LIBRO: LA ORDEN DE CABALLERÍA y LIBRO DE LA ORDEN DE CABALLERÍA


LA ORDEN DE CABALLERÍA y
LIBRO DE LA ORDEN DE CABALLERÍA

Anónimo / Ramón Llull
Edición de Javier Martín Lalanda
Editorial Siruela, 2009
Joaquín Albaicín

Altar Mayor
  El fracaso de Orson Welles, que en veinte años no consiguió concitar los apoyos logísticos necesarios para culminar su película sobre Don Quijote, o el posterior –y por partida doble- de Terry Gilliam, cuyas naves quedaron encalladas entre Navarra y Madrid sin que nadie haya podido todavía reflotarlas, constituyen la perfecta metáfora de lo poco que tienen en común la caballería y el mundo moderno.
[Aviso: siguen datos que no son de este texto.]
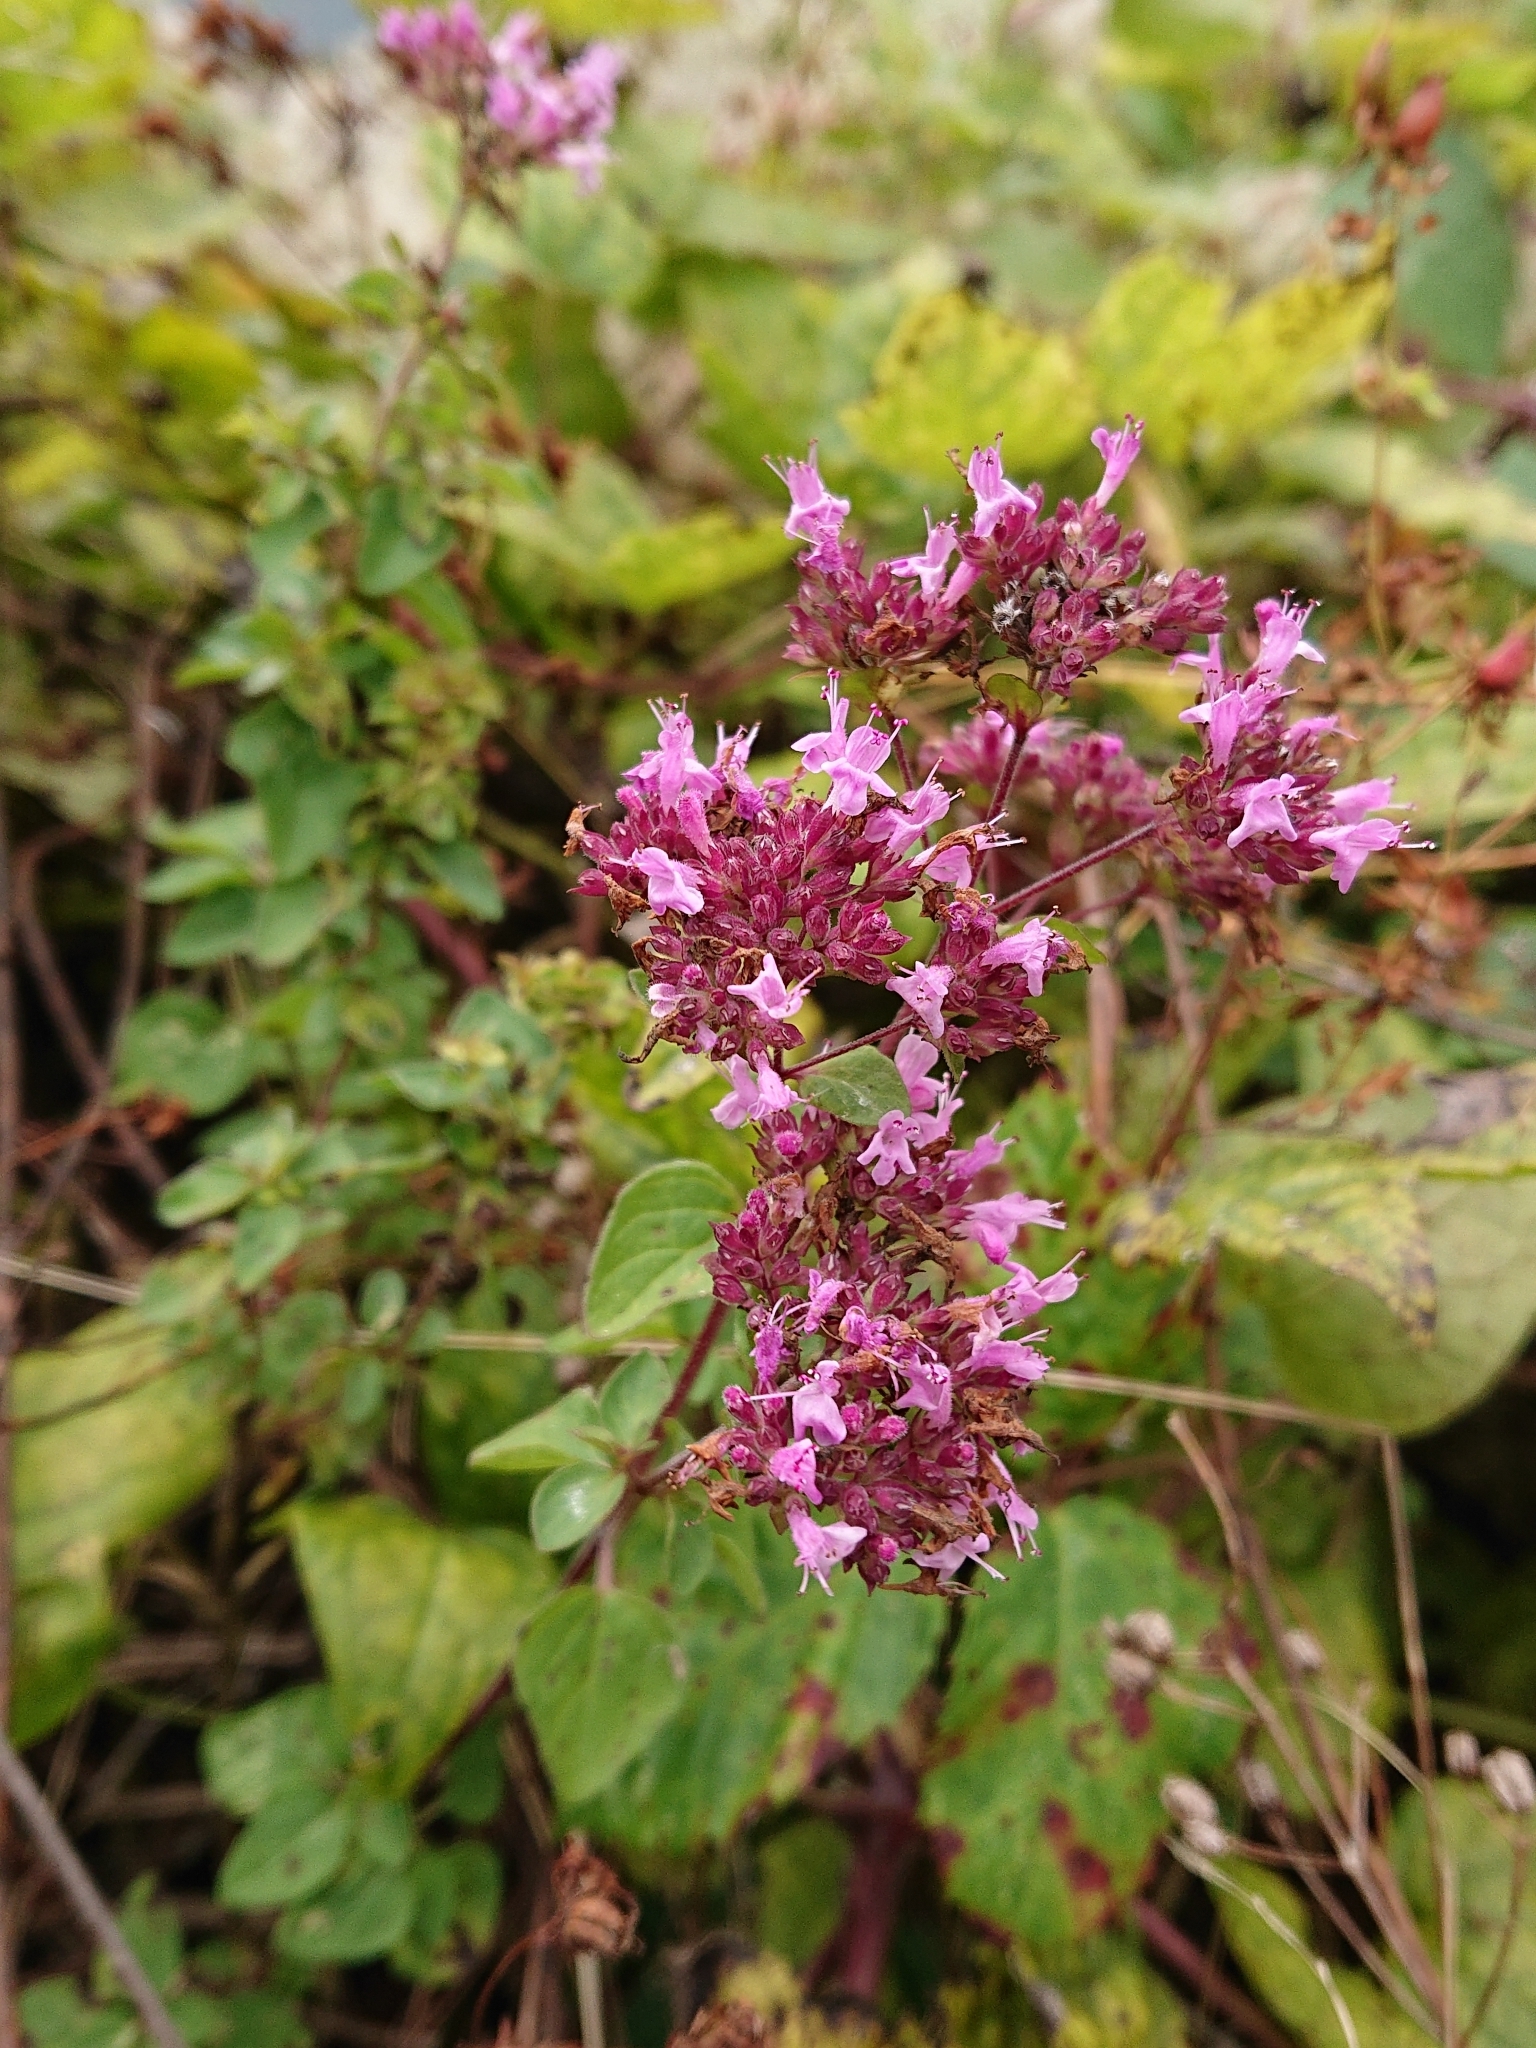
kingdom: Plantae
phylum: Tracheophyta
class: Magnoliopsida
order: Lamiales
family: Lamiaceae
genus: Origanum
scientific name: Origanum vulgare
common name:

Si el caballero se desvivía por socorrer a viudas y huérfanos, el triunfador moderno vive de esquilmar a las primeras y, si puede, violar a los segundos y colgar luego sus fotos desnudos en la Red. Si el caballero defendía la fe, el triunfador moderno la pisotea y escarnia en nombre de la felicidad y el progreso. Si el caballero aspiraba a restaurar las condiciones edénicas propias de la Edad de Oro, el triunfador moderno no persigue sino la eliminación de su recuerdo.

  Resulta llamativo, por tanto, que los preceptos contenidos en estas dos obras escritas en el siglo XIII por mano anónima (pues no está nada claro que muchos de los escritos atribuidos al beato mallorquín Ramón Llull se deban realmente a su pluma) suenen a nuestros oídos tan lejanos y, al tiempo… tan familiares y oportunos. Y es que, en un mundo gobernado y adoctrinado por villanos, urge que no se pierda del todo en el vacío la voz del caballero (preferiblemente, andante).

  Conocíamos ya a Javier Martín Lalanda en su calidad de comentarista y traductor tanto de la Carta del Preste Juan y de La comunidad secreta (una obra sobre las tradiciones referentes a las hadas y demás elementales recopiladas en Escocia en el siglo XVII) como por su traslado al castellano de uno de los títulos emblemáticas del catálogo de Siruela: la biografía de Aleister Crowley debida a John Symonds. El primero de los dos tratados incluidos en este volumen, atribuido a Hugo de Tabaría (o de Tiberíades), es un poema en francés antiguo en el que el caballero cautivo explica a Saladino los fundamentos de la caballería cristiana. En la segunda, un anciano caballero, que desde hace años vive retirado en el bosque, alecciona a un escudero que aspira a ser ordenado sobre los orígenes de la caballería, sus objetivos y sus rituales.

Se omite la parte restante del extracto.